But. If it's just for visual effects, maybe _some_thing could be done. I don't know what, but maybe. If there's a way to anchor line nodes to cell frames, or some such.

Sorry.

chris.


----------



## exegete (Oct 26, 2005)

Yes, it can be done, but it will take me a couple of hours to get to it.


----------



## jimr381 (Jul 20, 2007)

It will be a little more cumbersome to emulate. What you could do though is rotate the text 45 degrees and then use alt enter in the field to separate the two lines.


----------



## slurpee55 (Oct 20, 2004)

Not too good - Excel wasn't really designed for fancy formatting....


----------



## jimr381 (Jul 20, 2007)

But Slurpee I thought you loved Flair.


----------



## slurpee55 (Oct 20, 2004)

You mean "Nature Boy" Rick Flair?
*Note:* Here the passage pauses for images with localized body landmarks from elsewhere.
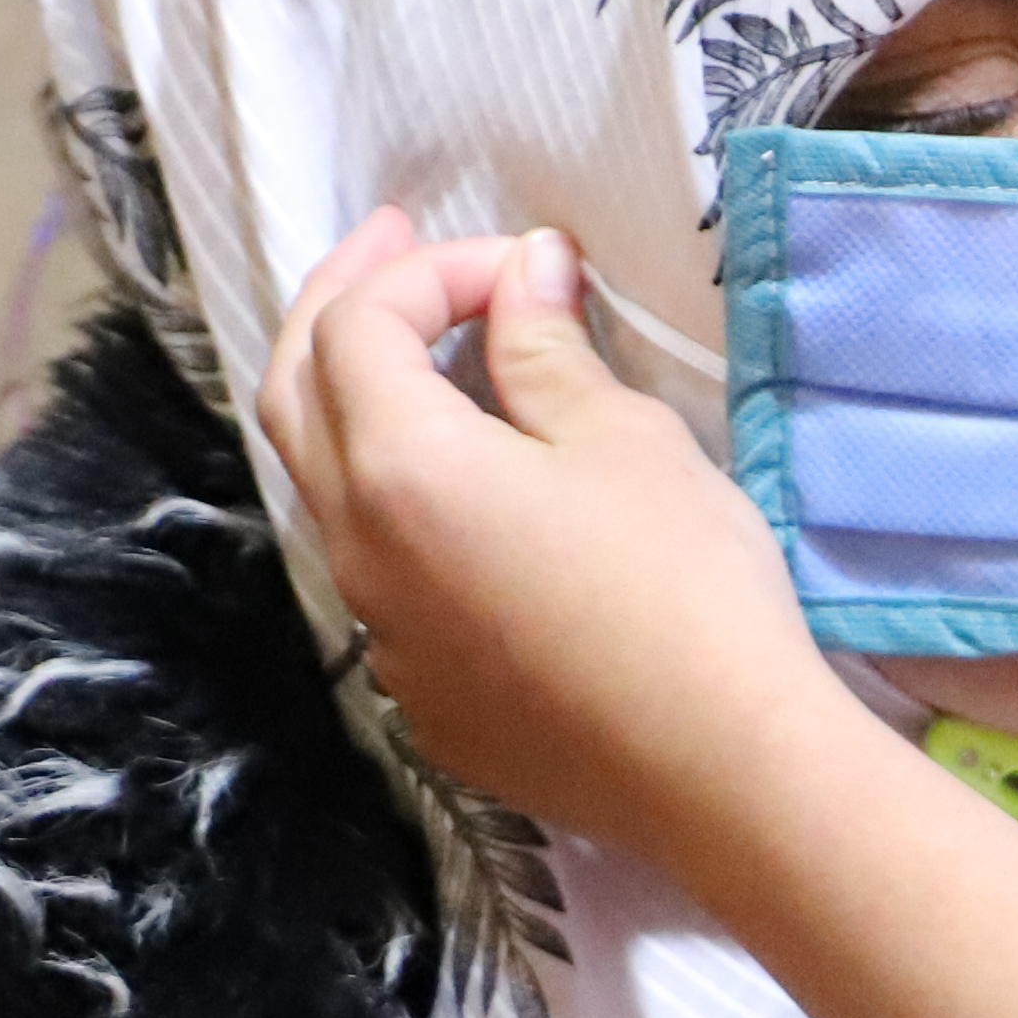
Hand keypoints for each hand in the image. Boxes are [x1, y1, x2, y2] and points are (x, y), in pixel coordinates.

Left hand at [249, 204, 850, 853]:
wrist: (720, 770)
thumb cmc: (680, 587)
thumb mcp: (622, 437)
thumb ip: (545, 344)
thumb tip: (524, 270)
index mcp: (396, 466)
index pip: (359, 324)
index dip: (430, 268)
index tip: (521, 265)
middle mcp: (357, 548)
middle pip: (296, 395)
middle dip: (341, 305)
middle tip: (397, 247)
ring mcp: (383, 632)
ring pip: (329, 490)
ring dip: (363, 408)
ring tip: (429, 364)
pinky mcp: (425, 697)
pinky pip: (384, 576)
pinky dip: (405, 506)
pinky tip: (476, 504)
Nah.... LOL


----------



## cvandy (Feb 7, 2008)

Ok thanks for the replys. I think he will have to get by with just aligning it topleft and then hitting alt+enter to get into the bottom right section.


----------



## slurpee55 (Oct 20, 2004)




----------



## exegete (Oct 26, 2005)

See Cell A5 in v.2 of Slurpee's.


----------



## slurpee55 (Oct 20, 2004)

Ah, a border! Why didn't I think of that!!!! MUCH better!


----------



## exegete (Oct 26, 2005)

BTW, we live only about 100 miles apart. 

Great minds think ...


----------



## cvandy (Feb 7, 2008)

I ended up using the one with the border. Thanks Everybody!


----------



## slurpee55 (Oct 20, 2004)

Yes, heck, I had done that in the past and had forgotten about it. 
cvandy, please use the thread tools at the top of the page to mark this thread as Solved.


----------